Mice are mammals, like us. And like us, they need to stay warm during the winter or they will die. The fact of the matter is, statistically speaking, your home either has been or currently is the residence for mice. Mice are incredibly resourceful, and unlike the other household pests mentioned in this post, mice are strong enough to chew their way through drywall and don't often have to rely on pre-existing holes or cracks to gain entry into your home.

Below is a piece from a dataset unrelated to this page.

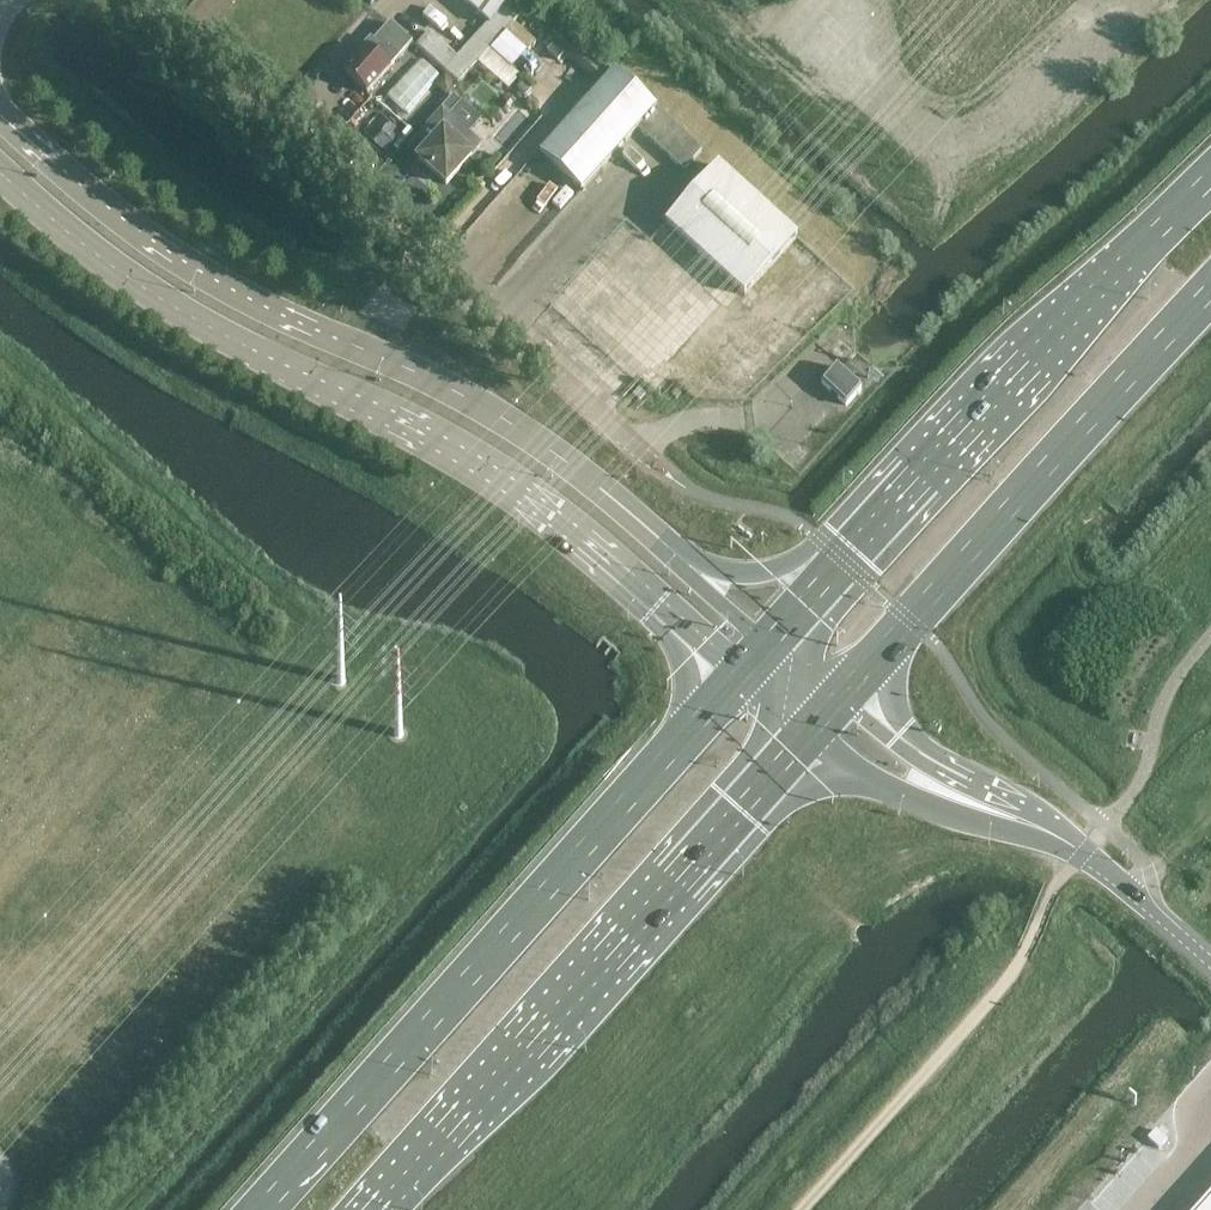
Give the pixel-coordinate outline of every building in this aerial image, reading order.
[(489,24),(511,0),(462,0),(489,24)] [(389,21),(372,40),(369,37),(363,45),(366,47),(343,72),(366,93),(413,42),(389,21)] [(568,27),(557,39),(600,78),(611,65),(568,27)] [(405,118),(443,75),(421,56),(383,99),(405,118)] [(541,153),(573,182),(581,190),(637,128),(655,108),(615,71),(541,153)] [(457,82),(448,73),(443,78),(443,87),(449,91),(457,82)] [(520,92),(524,96),(532,88),(523,81),(519,86),(520,92)] [(442,111),(417,138),(428,148),(418,159),(446,184),(482,144),(469,132),(480,121),(460,103),(448,116),(442,111)] [(655,108),(637,128),(683,170),(702,150),(655,108)] [(386,148),(403,130),(381,110),(364,128),(386,148)] [(797,237),(718,165),(666,223),(745,295),(797,237)] [(836,367),(820,384),(846,407),(862,390),(836,367)]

How to keep them from coming back

One of the best ways to keep mice from getting into your house is to make sure your baseboards are both strong and have no gaps. Baseboards are more than just a fashion piece; they have real practical value in keeping mice out. Look for potential weak spots along the bottom of your walls, including behind appliances and furniture. And while you may not be able to prevent all mice from entering your home, you can certainly make their stay less enjoyable by cleaning up food, and leaving D-Conn or other mouse poisons in strategic places. 

Brad Leahy, owner of B.O.G Pest Control, advises homeowners to prep their garden as a means to prevent mice problems in the winter: "When it comes to your garden, make sure your mulch isn't touching the foundation of your home. Mice look for warmth and coverage and gravitate toward your leaf-covered mulch. Spread out your mulch and remove any debris. Rule of thumb — no deeper than two inches."